The best part of all of this would be that you could have it the week after the season ends, i.e. this week, the week BEFORE the other conference championship games would be played. This would make the game easily marketable, and a much better watch than some of the other fare available this week (can anyone say Notre Dame/USC?)
The idea of having a Big Ten Championship game is something I’m sort of surprised that the brass in the conference hasn’t given more serious credence to. After all, they were one of the final holdouts of the conference tournament trend at the end of the men’s basketball season, but they finally realized the financial and exposure gains they could make, and they went ahead with the idea.
Now, if the Big Ten goes ahead with this idea for a conference championship, I would say that the Big East and Pac-10 should follow suit as well.
But wait, you may say. It may be easy to tack on an extra week to the Big Ten schedule since they finish two weeks before other conferences, but the Pac-10 would be more difficult to do, since their last week is also the last week of the season.
Au contraire, mon frere. It isn't so difficult when you look at the schedules. It just so happens that USC has THREE BYE WEEKS! Can anyone explain to me why USC, playing in the hapless Pac-10, needs three bye weeks? If anyone can, I’m all ears.
I think it should be a rule that if your conference is going to be in the BCS, then you have to have a conference championship game. In the interest of fairness, this is how it should be. It isn’t fair that the SEC, ACC, and Big 12 all have to beat up on each other for the entire season, and then play one more trap game the final week if the other three conferences don’t.
The splitting into divisions of the Pac-10 and Big East would be easier than the Big Ten, mostly because you wouldn’t have to add another school to make them equal in size. You could play the Pac-10 title game in San Francisco, Phoenix, or San Diego. You could also play the Big East title game in Pittsburgh, Washington, DC, or Foxboro.

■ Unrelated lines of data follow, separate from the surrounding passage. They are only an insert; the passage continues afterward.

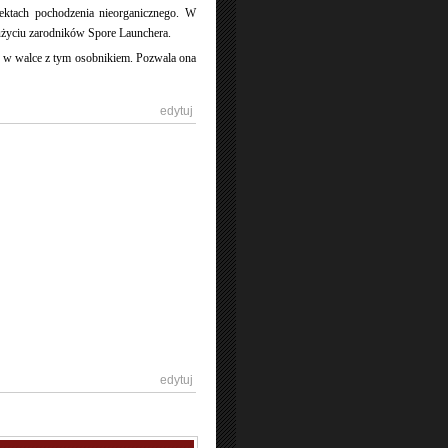
iektach pochodzenia nieorganicznego. W
 użyciu zarodników Spore Launchera.
em w walce z tym osobnikiem. Pozwala ona
[
edytuj
]
[
edytuj
]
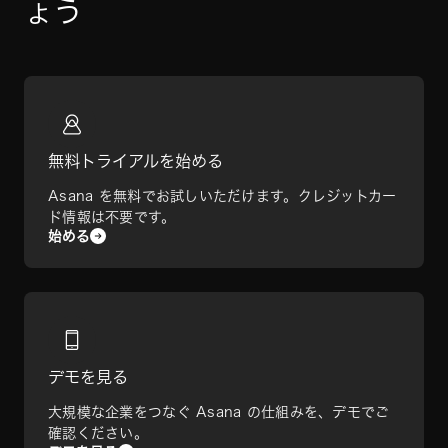
ょう
無料トライアルを始める
Asana を無料でお試しいただけます。クレジットカー
ド情報は不要です。
始める
デモを見る
大規模な企業をつなぐ Asana の仕組みを、デモでご
確認ください。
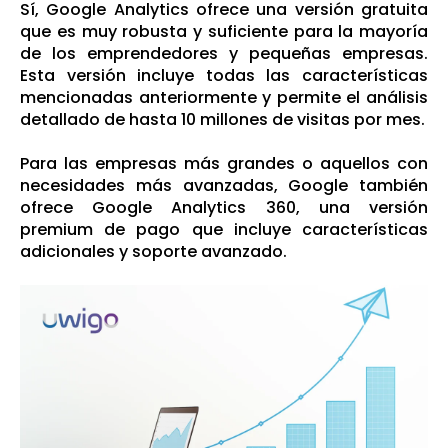
Sí, Google Analytics ofrece una versión gratuita
que es muy robusta y suficiente para la mayoría
de los emprendedores y pequeñas empresas.
Esta versión incluye todas las características
mencionadas anteriormente y permite el análisis
detallado de hasta 10 millones de visitas por mes.
Para las empresas más grandes o aquellos con
necesidades más avanzadas, Google también
ofrece Google Analytics 360, una versión
premium de pago que incluye características
adicionales y soporte avanzado.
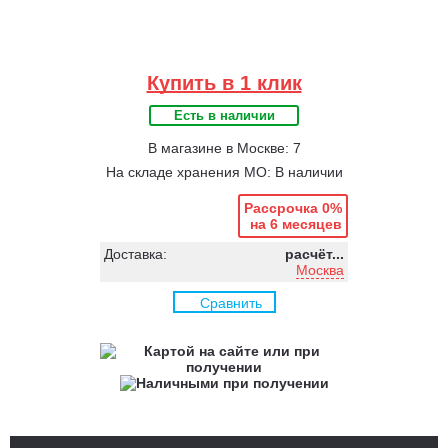
Купить в 1 клик
Есть в наличии
В магазине в Москве: 7
На складе хранения МО: В наличии
Рассрочка 0%
на 6 месяцев
Доставка:
расчёт...
Москва
Сравнить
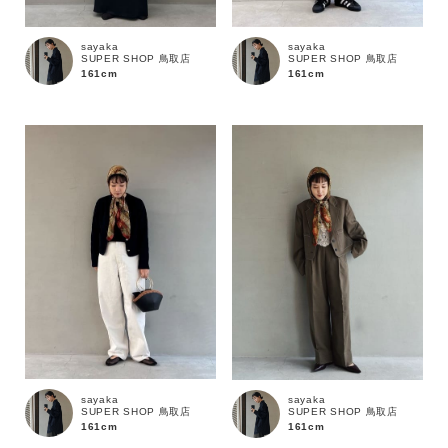
sayaka
sayaka
カテゴリ
SUPER SHOP 鳥取店
SUPER SHOP 鳥取店
161cm
161cm
サイズ
ブランド
sayaka
sayaka
SUPER SHOP 鳥取店
SUPER SHOP 鳥取店
161cm
161cm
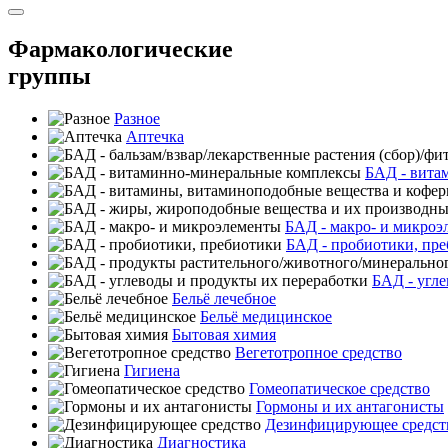
Фармакологические
группы
Разное
Аптечка
БАД - вита
БАД - макро- и микроэ
БАД - пробиотики, пр
БАД - угле
Бельё лечебное
Бельё медицинское
Бытовая химия
Вегетотропное средство
Гигиена
Гомеопатическое средство
Гормоны и их антагонисты
Дезинфицирующее средст
Диагностика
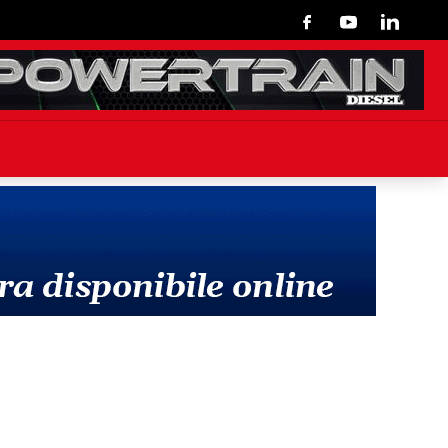
Facebook
Youtube
Linkedin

Any of these options would be a far better one than just letting the regular season sort out who plays.
If you institute conference title games for each of these three conferences, it would serve two main purposes. One, it would provide more drama and intrigue for each of the titles. People would tune in to see if an upstart West Virginia squad could spoil Connecticut’s aspirations of a BCS berth, or if Oregon State could somehow foil USC yet again to snare a spot.
The other and more enticing option to these conferences is the money that could be drawn in. Who wouldn’t want to throw dollars in the direction of a major market like Boston, Phoenix, or any of the other cities mentioned?
These conferences could make themselves more money by having these games, and the exposure granted to their programs could prove invaluable in attracting donors and recruits, both precious commodities in the college game.
Am I saying that conference title games will help fix what’s wrong with college football? No, but it will certainly go a long way toward making these conferences more relevant in the future of the BCS, and perhaps will quiet some of the doubters who refuse to admit that these schools aren’t qualified to be in the biggest games of the college football year.
I hope that you will consider my proposals, and in the end, act upon them not only to help your members' schools, but to help continue to advance your brand.